___ Raw data

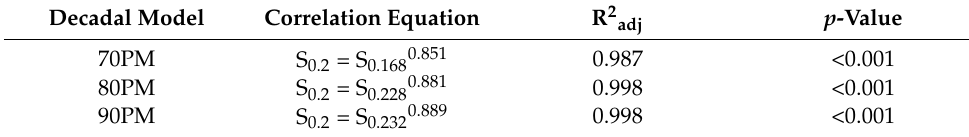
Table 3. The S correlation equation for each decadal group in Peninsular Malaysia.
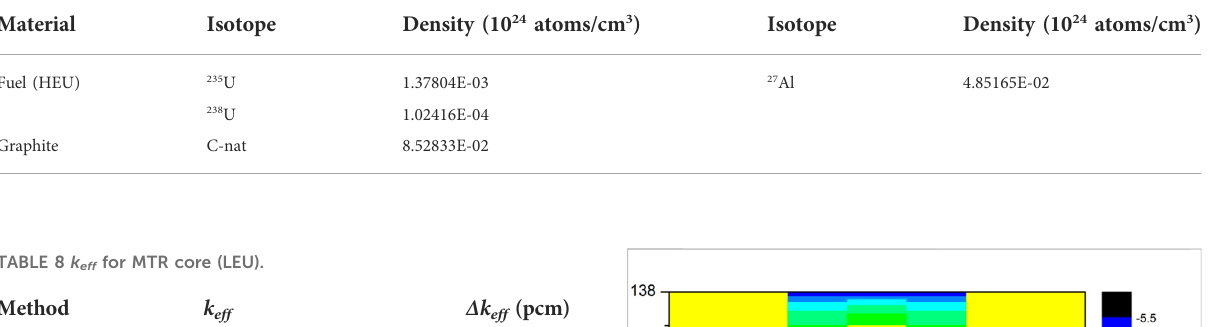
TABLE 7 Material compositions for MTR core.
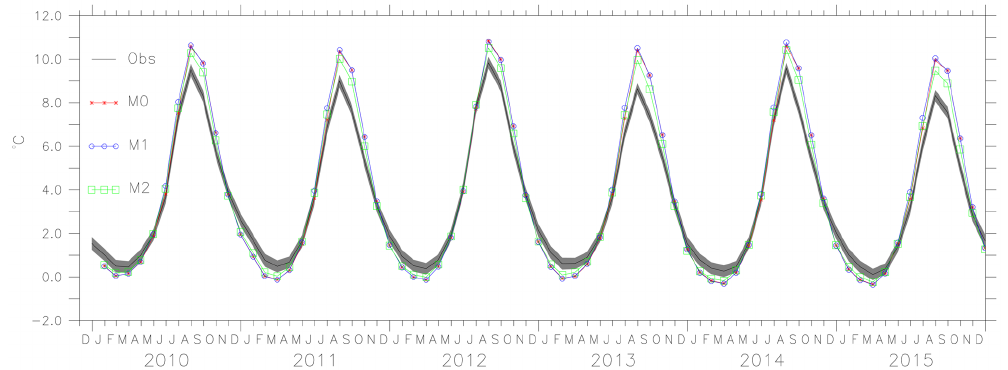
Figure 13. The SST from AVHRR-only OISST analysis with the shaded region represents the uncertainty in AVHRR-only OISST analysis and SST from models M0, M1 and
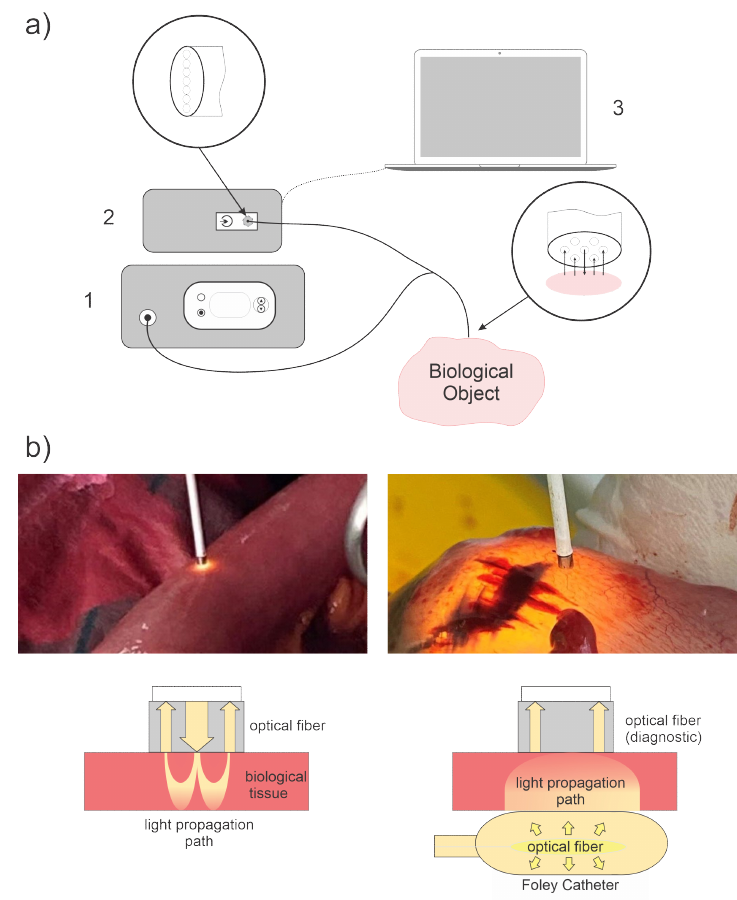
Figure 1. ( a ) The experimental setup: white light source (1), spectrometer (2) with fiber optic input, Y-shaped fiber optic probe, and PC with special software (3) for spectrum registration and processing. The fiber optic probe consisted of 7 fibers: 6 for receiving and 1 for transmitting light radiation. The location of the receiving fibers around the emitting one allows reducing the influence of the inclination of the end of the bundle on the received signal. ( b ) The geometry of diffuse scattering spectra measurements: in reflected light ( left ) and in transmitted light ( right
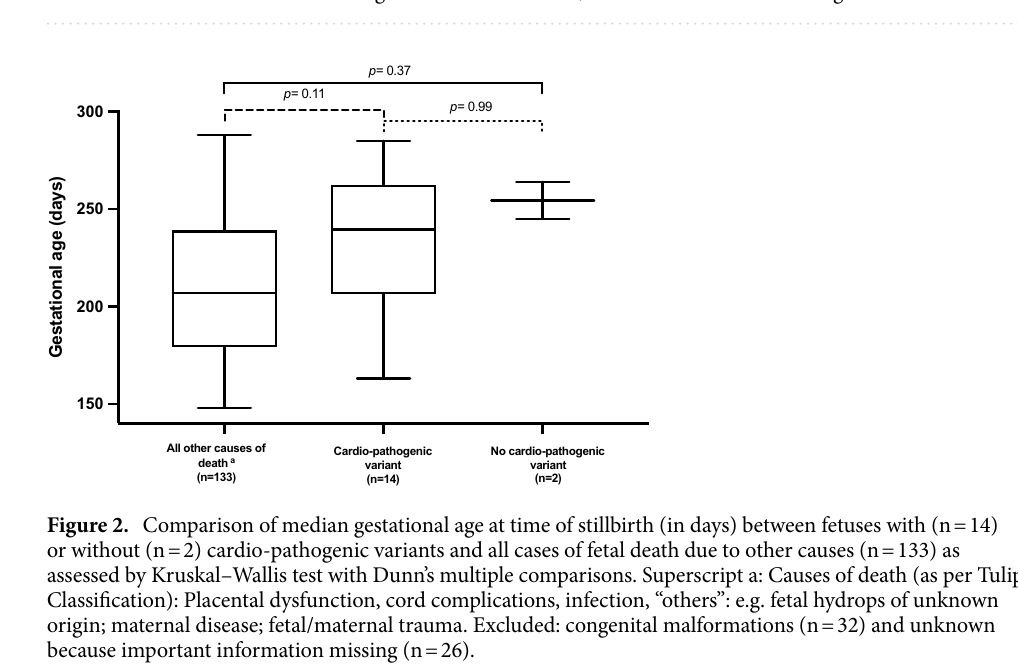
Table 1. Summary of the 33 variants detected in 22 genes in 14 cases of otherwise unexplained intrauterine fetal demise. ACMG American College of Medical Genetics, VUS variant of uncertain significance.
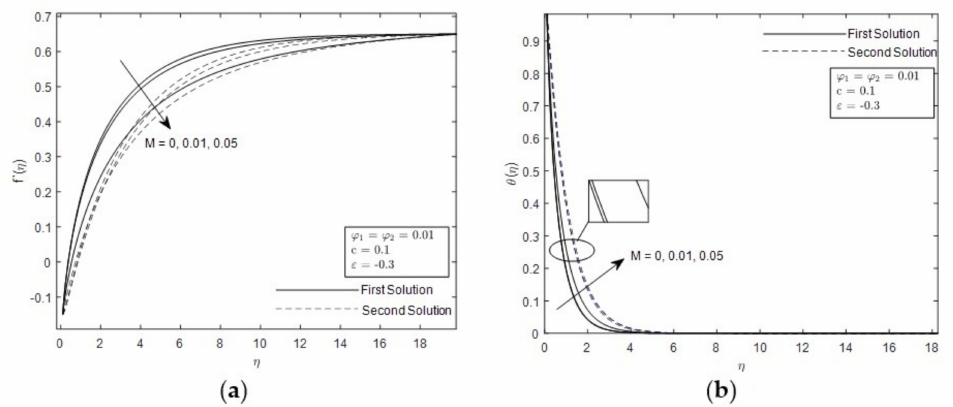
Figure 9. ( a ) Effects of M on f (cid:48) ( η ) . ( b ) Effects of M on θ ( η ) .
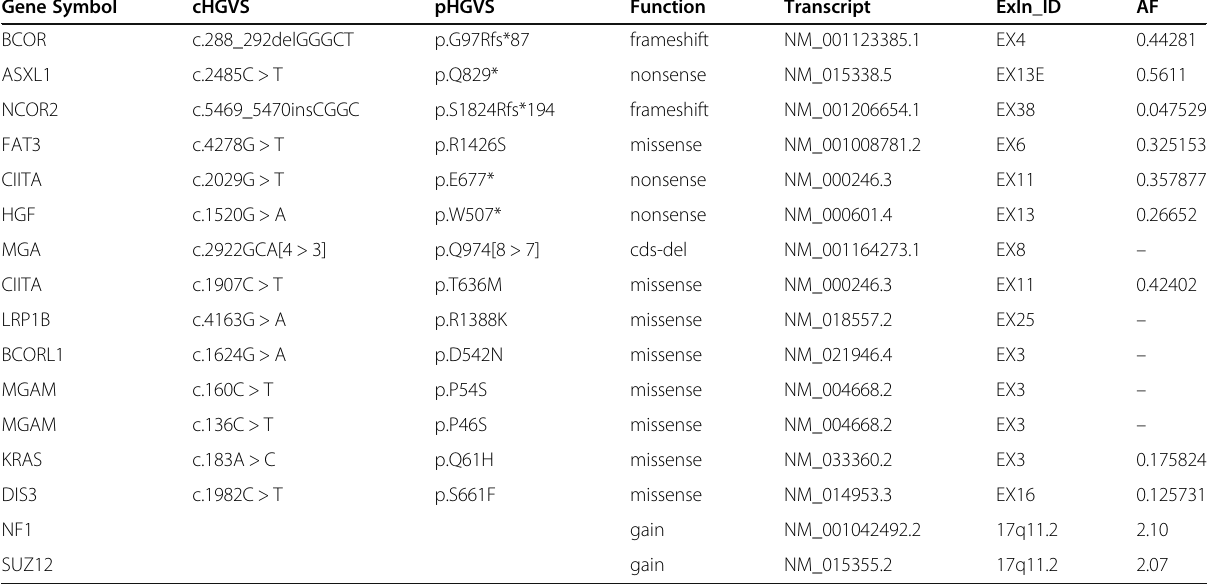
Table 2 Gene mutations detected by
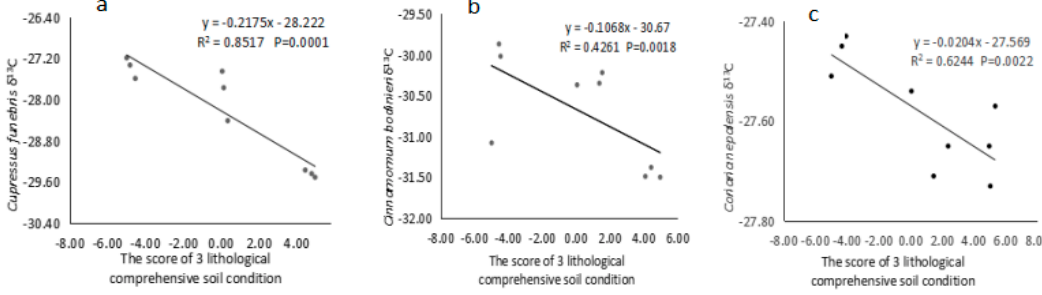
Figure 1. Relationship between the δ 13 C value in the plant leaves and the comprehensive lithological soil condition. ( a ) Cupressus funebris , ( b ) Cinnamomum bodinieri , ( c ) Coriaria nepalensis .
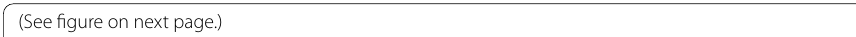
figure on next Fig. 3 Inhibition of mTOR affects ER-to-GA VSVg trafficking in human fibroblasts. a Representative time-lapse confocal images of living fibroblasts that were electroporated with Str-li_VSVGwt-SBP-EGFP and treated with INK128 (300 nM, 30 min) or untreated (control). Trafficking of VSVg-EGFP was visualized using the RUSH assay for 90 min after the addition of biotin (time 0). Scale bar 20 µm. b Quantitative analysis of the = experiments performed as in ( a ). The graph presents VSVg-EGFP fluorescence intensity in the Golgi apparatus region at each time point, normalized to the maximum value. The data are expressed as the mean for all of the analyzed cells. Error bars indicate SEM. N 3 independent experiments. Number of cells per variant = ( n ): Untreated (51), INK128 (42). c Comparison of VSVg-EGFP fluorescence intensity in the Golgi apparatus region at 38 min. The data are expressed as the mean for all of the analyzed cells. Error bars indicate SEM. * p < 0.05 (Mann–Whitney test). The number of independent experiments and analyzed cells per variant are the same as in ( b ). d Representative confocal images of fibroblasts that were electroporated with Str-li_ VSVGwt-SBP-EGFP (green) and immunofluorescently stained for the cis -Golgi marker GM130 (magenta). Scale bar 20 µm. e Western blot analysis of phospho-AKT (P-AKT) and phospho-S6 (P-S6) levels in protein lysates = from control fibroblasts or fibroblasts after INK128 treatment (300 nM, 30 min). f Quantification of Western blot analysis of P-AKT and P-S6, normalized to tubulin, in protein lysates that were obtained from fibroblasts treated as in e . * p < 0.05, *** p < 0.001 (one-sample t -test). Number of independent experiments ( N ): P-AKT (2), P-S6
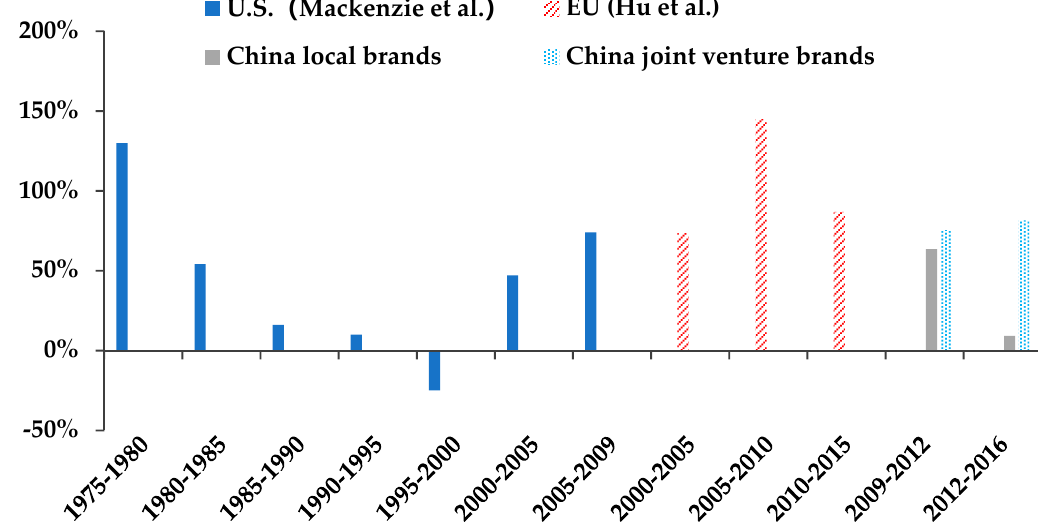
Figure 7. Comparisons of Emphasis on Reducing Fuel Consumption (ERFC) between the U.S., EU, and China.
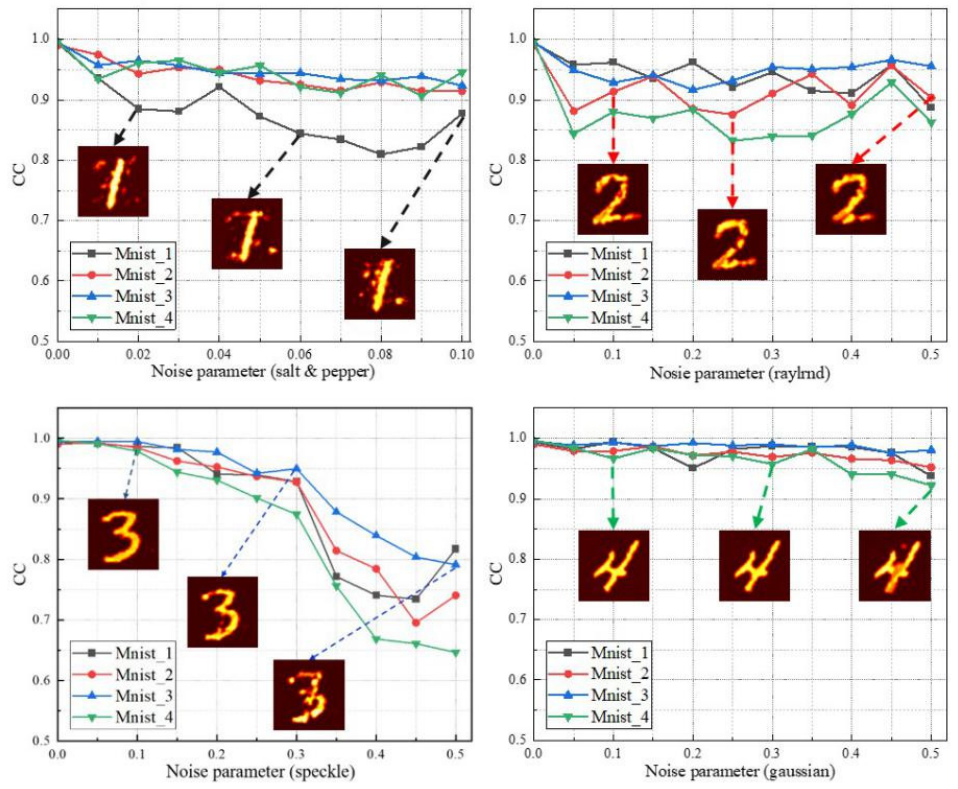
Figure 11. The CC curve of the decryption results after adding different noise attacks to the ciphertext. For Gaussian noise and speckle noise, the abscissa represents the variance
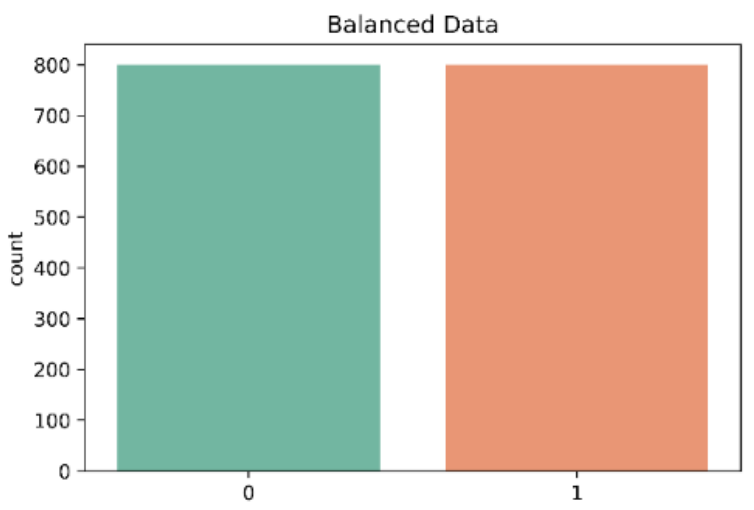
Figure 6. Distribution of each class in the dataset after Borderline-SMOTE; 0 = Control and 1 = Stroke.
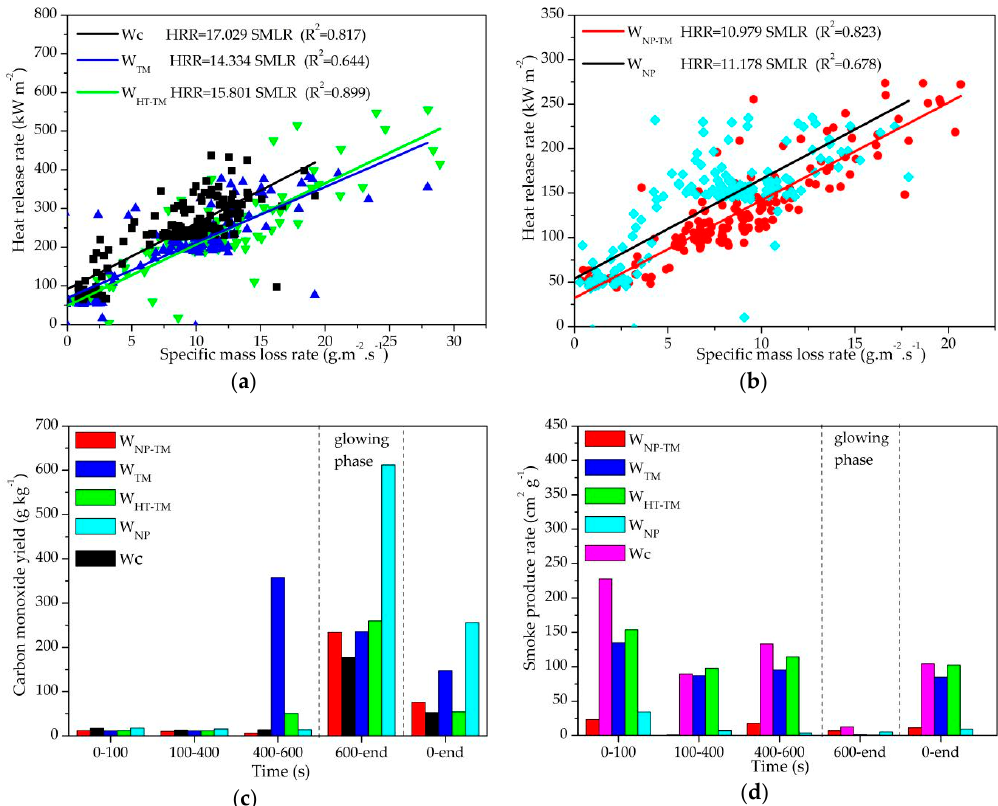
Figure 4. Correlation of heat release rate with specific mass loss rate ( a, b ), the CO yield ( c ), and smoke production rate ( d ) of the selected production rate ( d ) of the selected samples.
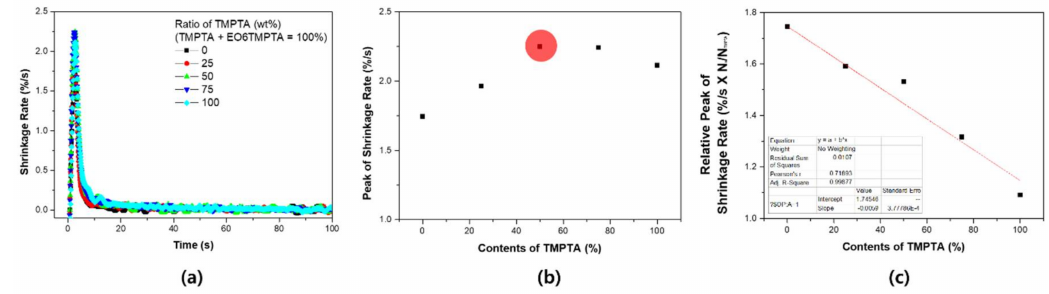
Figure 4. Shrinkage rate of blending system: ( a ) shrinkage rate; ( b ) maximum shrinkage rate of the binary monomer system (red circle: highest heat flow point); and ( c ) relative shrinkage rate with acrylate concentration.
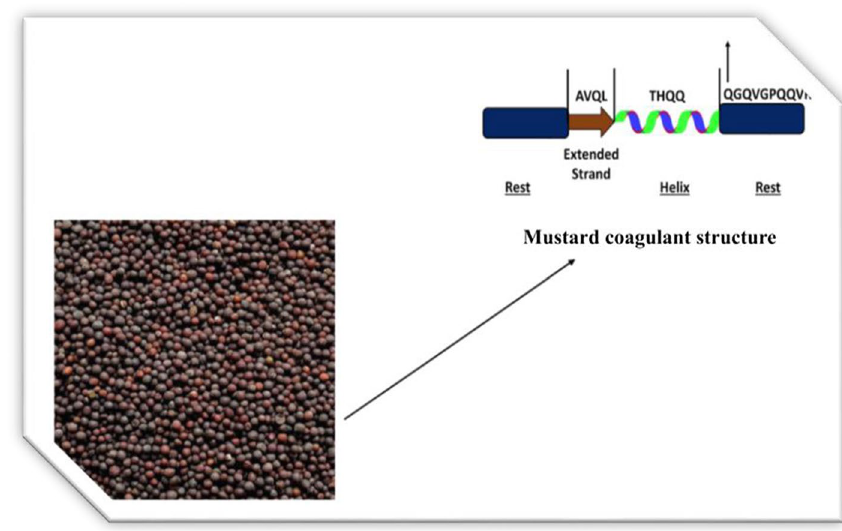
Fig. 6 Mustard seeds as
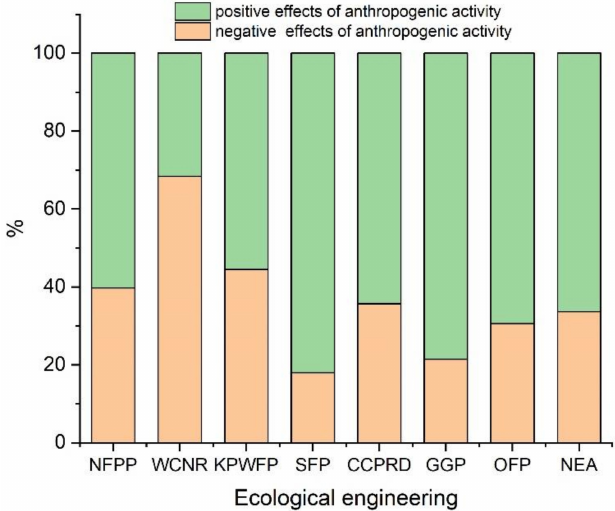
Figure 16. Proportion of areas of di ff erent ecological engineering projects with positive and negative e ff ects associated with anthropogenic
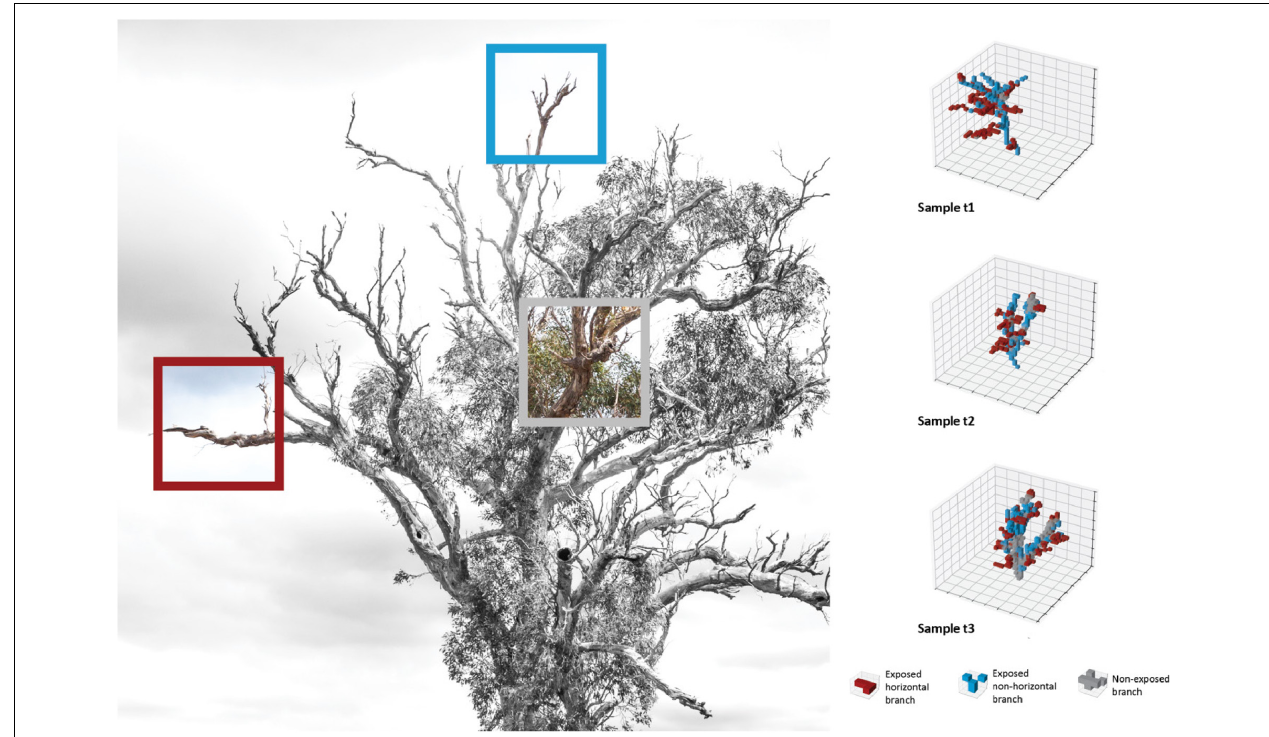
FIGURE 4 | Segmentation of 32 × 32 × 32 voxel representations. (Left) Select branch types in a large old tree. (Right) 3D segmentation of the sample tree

______

Directions —
When you reach the line holding "Fig. 6 Mustard seeds as" in the listing above, begin retyping exactly, and stop once the line holding "Figure 16. Proportion" is done; pictures stay out.

Your solution —
Fig. 6 Mustard seeds as
Figure 16. Proportion of areas of di ff erent ecological engineering projects with positive and negative e ff ects associated with anthropogenic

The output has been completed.